Influence of loud auditory noise on postural stability in autistic children: an exploratory study

Abstract

Autistic children often experience sensory processing challenges and postural instability. While auditory noise has been reported to improve balance in various populations, its effects in autistic children remain unclear. This study examined whether auditory noise could similarly influence balance in this population. Sixteen autistic and sixteen typically developing (TD) children aged 6-12 years performed a tandem stance task with and without auditory noise. Postural stability was assessed via stance duration and center of pressure (CoP) velocity. Sensory processing difficulties were evaluated using a parent-report questionnaire. Autistic children stood longer in the presence of auditory noise, while all TD children reached the maximum duration regardless of condition. A reduction in CoP velocity with auditory noise was observed across both groups. Although postural stability was correlated with sensory processing difficulties, the effect of auditory noise was not. These findings suggest that the beneficial effect of auditory noise on postural stability is applicable to autistic children, regardless of individual sensory processing profiles. This exploratory study highlights the potential of sensory-based interventions to support postural control in autism.
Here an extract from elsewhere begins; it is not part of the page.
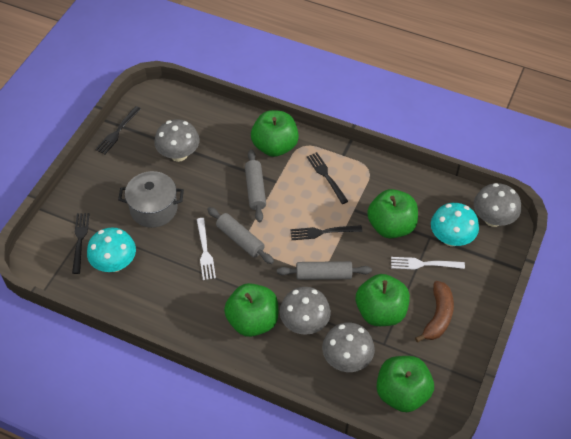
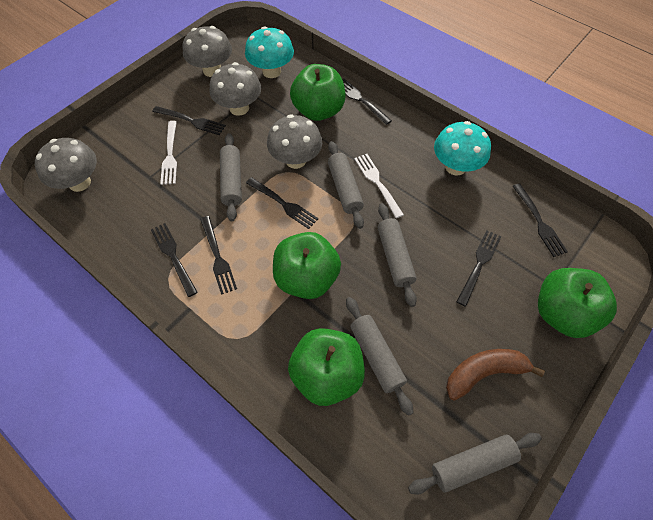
black fork: [72,213,90,274] [95,106,141,155] [290,225,362,240] [307,152,348,204] = 4 -> [151,223,198,297] [153,106,226,135] [200,216,237,295] [246,177,318,229] [343,79,392,125] [456,230,501,307] [513,184,568,257] = 7
green apple: [224,283,278,337] [251,110,299,157] [356,274,410,326] [367,189,418,238] [376,356,434,412] = 5 -> [273,232,341,299] [288,328,365,406] [290,64,345,121] [538,268,617,338] = 4
grey pot: [118,171,184,228] = 1 -> none = 0
grey rolling pin: [207,207,274,264] [245,149,266,222] [277,261,372,280] = 3 -> [220,133,242,221] [328,141,364,229] [346,297,413,416] [378,203,417,307] [408,433,542,495] = 5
Future research with larger samples is needed to confirm these findings and to identify the auditory stimulus characteristics that most effectively improve balance in autistic individuals.

Keywords: Auditory noise; Autism spectrum disorder; Postural control; Sensory processing; Stochastic resonance.

Fig. 1

Experimental setup. Illustration of the setup used to measure postural sway under NORMAL and NOISE conditions.

Fig. 2

Power spectral density of the auditory stimulus. The power spectral density of the rain sound stimulus (5,760,000 samples, 48 kHz sampling rate) was computed using a periodogram implemented in MATLAB 2024b. The stimulus exhibits broad spectral content in the low-frequency range.

Fig. 3

Two-dimensional CoP profiles for a representative child in the ASD group. Raw CoP trajectories are shown for the NORMAL (a) and NOISE (d) conditions. Corresponding low-frequency (< 0.3 Hz) components are shown in panels (b) and (e), and high-frequency (> 0.3 Hz) components in panels (c) and (f).

Fig. 4

Group-level CoP velocity under NORMAL and NOISE conditions. Mean CoP velocity for ASD (red) and TD (black) children along the anterior–posterior (AP) direction, separated into low- (a) and high-frequency (b) components, and along the medial–lateral (ML) direction in panels (c) and (d). Error bars represent the standard errors of the mean.

Fig. 5

Correlation between sensory processing scores and postural sway. Sensory processing difficulty was assessed using the SPM sensory total t-score. CoP velocity of the low-frequency component is shown for the NORMAL (a), NOISE (b) conditions, and the difference between the two (NORMAL − NOISE) (c) across the TD (black circles) and ASD (red circles) groups (n = 32). The blue dotted lines represent 95% confidence intervals.

Fig. 6

Comparison of CoP velocity in the NOISE condition within ASD subgroups. Children were grouped by SPM-2 hearing processing difficulty into moderate (n = 8) and severe (n = 7) subgroups. Panels (a) and (b) show CoP velocity along the AP direction for low- and high-frequency components, respectively; panels (c) and (d) show the same measures along the ML direction. Error bars denote the standard errors of the mean.